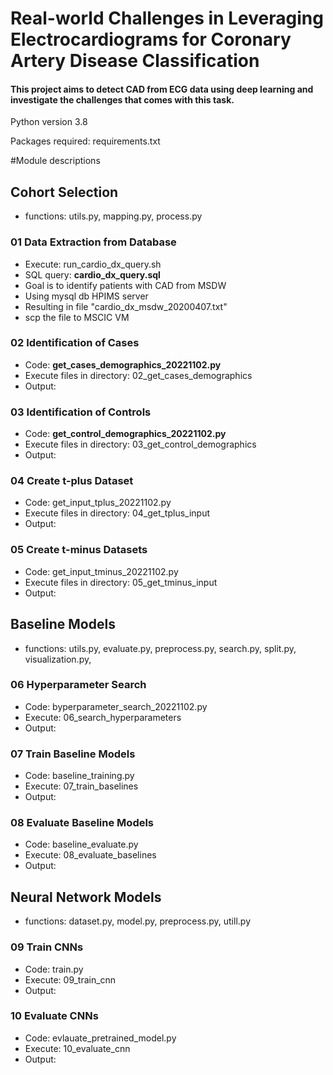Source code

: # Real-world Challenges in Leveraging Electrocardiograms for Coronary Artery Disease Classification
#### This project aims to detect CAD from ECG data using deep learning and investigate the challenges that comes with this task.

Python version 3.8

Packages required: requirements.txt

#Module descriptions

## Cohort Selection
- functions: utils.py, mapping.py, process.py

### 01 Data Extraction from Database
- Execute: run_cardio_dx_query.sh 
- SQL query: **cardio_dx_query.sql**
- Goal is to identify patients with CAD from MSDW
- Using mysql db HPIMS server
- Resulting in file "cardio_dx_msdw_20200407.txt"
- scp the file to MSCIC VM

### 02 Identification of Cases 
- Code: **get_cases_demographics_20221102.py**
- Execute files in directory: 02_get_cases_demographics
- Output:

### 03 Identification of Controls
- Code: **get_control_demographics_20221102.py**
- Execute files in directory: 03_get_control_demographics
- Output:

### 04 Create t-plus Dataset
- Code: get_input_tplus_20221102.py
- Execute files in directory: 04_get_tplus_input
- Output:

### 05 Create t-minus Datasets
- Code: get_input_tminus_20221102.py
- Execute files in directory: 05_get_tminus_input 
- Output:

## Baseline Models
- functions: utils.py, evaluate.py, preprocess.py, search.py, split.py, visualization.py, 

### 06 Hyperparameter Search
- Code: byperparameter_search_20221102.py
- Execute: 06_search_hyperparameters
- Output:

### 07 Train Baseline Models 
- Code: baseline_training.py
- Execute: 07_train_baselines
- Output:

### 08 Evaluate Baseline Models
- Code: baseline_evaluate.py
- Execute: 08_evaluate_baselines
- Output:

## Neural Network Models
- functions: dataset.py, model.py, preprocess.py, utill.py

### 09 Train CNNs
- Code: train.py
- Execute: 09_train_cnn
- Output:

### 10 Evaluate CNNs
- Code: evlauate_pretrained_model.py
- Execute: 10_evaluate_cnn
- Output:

* * *

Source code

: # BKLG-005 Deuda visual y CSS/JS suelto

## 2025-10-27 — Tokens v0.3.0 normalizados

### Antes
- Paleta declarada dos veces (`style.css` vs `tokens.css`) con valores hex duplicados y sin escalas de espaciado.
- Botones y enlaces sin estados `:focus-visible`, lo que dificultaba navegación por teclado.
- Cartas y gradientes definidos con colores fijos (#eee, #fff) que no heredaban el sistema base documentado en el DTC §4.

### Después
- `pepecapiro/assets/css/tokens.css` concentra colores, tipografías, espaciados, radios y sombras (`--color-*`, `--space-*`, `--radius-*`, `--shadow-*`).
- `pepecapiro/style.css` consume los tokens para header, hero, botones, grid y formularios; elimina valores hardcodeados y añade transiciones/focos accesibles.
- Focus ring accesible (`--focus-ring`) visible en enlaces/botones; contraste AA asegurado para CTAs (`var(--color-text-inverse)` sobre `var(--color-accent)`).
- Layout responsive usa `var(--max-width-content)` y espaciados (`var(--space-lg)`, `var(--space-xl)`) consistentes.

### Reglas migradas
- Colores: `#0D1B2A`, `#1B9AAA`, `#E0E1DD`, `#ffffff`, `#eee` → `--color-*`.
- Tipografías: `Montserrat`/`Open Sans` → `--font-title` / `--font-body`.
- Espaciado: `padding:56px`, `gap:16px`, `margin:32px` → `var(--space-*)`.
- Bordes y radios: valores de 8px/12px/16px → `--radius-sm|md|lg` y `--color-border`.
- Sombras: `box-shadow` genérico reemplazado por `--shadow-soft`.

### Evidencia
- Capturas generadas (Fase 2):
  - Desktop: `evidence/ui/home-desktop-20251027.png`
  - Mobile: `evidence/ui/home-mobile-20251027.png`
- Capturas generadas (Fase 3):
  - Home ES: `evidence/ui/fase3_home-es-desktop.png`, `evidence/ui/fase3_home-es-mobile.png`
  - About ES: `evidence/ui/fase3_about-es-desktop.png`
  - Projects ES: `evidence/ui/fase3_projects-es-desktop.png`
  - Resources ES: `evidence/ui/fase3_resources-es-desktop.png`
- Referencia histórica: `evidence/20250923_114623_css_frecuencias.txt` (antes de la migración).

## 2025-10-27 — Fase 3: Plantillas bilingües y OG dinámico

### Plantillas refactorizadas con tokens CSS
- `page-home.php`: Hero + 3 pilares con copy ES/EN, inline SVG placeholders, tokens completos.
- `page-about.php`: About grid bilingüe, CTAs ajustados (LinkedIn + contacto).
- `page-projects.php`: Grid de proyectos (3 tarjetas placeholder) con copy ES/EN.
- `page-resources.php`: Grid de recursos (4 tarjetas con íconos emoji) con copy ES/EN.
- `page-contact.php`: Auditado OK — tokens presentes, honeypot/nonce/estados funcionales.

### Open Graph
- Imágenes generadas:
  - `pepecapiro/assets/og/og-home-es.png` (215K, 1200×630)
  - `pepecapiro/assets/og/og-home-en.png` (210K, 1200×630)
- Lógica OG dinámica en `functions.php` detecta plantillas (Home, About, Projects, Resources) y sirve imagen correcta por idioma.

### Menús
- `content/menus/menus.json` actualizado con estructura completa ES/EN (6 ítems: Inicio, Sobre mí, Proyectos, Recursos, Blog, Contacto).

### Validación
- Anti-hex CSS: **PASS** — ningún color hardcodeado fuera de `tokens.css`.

==

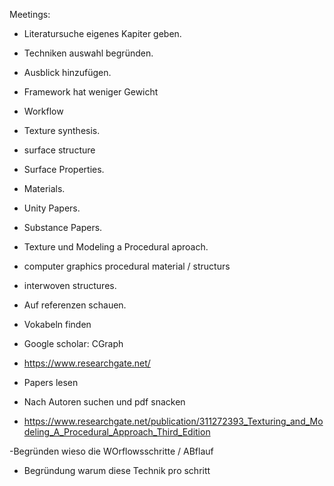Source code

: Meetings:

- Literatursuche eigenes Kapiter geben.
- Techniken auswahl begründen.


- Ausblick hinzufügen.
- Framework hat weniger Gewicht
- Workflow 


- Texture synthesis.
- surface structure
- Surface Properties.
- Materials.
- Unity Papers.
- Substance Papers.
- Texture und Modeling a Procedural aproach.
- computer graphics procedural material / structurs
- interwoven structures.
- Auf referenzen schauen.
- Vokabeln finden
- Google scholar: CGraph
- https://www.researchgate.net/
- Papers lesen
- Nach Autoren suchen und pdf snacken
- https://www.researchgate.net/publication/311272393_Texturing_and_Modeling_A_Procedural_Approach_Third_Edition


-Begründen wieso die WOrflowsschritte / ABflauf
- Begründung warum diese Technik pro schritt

WHAT YOU NEED TO DO: For the listing above, find how many lines hold the word "desktop". Only the number should be written.

RESPONSE TO THE TASK: 5